As far as transplanting goes you are fine to transplant them as long as you are just gentle with them.  Looking at the pics it looks like you have the plant in a clear plastic cup?  It's not going to really cause a problem when the plant is that small but you really don't want to use anything clear because light can penetrate through and you don't want the roots exposed to light.


----------



## crayc (Feb 9, 2011)

SensiStarFan said:
			
		

> TOA is right, it looks like it might be a ph issue and I am willing to wager it is because of the soil you are using.  What are you using for soil?
> 
> As far as transplanting goes you are fine to transplant them as long as you are just gentle with them.  Looking at the pics it looks like you have the plant in a clear plastic cup?  It's not going to really cause a problem when the plant is that small but you really don't want to use anything clear because light can penetrate through and you don't want the roots exposed to light.

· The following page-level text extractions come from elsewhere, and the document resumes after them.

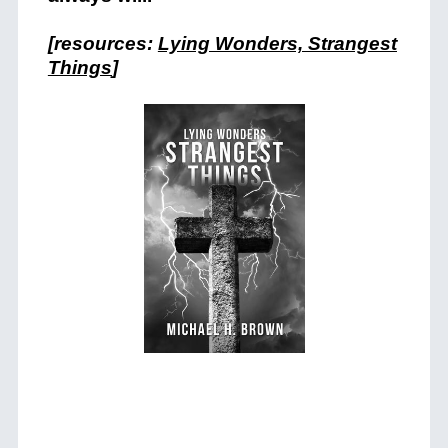
[resources:
Lying Wonders, Strangest
Things
]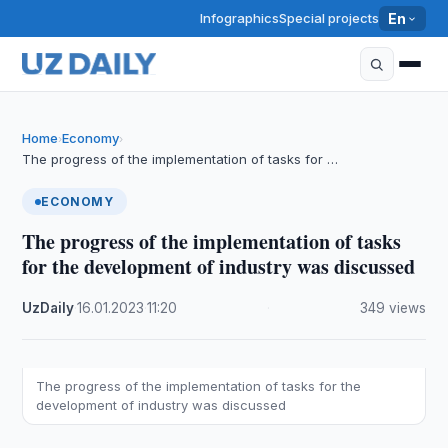
Infographics
Special projects
En
Home
Economy
›
›
The progress of the implementation of tasks for …
ECONOMY
The progress of the implementation of tasks
for the development of industry was discussed
UzDaily
·
16.01.2023
·
11:20
·
349 views
The progress of the implementation of tasks for the
development of industry was discussed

Thanks for the info it was the only cup i had and the soil i am using is some potting soil from walmart. I am going to buy oceanforest this week transplant it inside that, i guess i wrap something around the plastic cup for now. Can i transplant it anytime i like, or should i wait till it grows more.

this store has this 4 way analyzer

Measures four different levels for fertilizer, light, moisture and pH.   ? Instantly tells you the fertility of your soil. ? Instantly tells you how acid or alkaline your soil is by measuring the pH level. ? Instantly tells you when to water your plants by measuring the moisture level. ? Measures the light intensity in foot candles. for 33 bucks

should i get that? thanks for your help

by the way that green insect flies.


----------



## mr. b (Feb 9, 2011)

no offense but those 4 way meters are junk, you can pick up a milwaukee ph600 for like $22.00 for ph and a hanna ppm pen for like $18.00 just research them online i can't remember where i bought my last ones i due remember it was free shipping over $25.00 usps if i find the link i will post it for you.


----------



## SensiStarFan (Feb 9, 2011)

you can transplant anytime.  The sooner you get it out of that walmart soil the better.


----------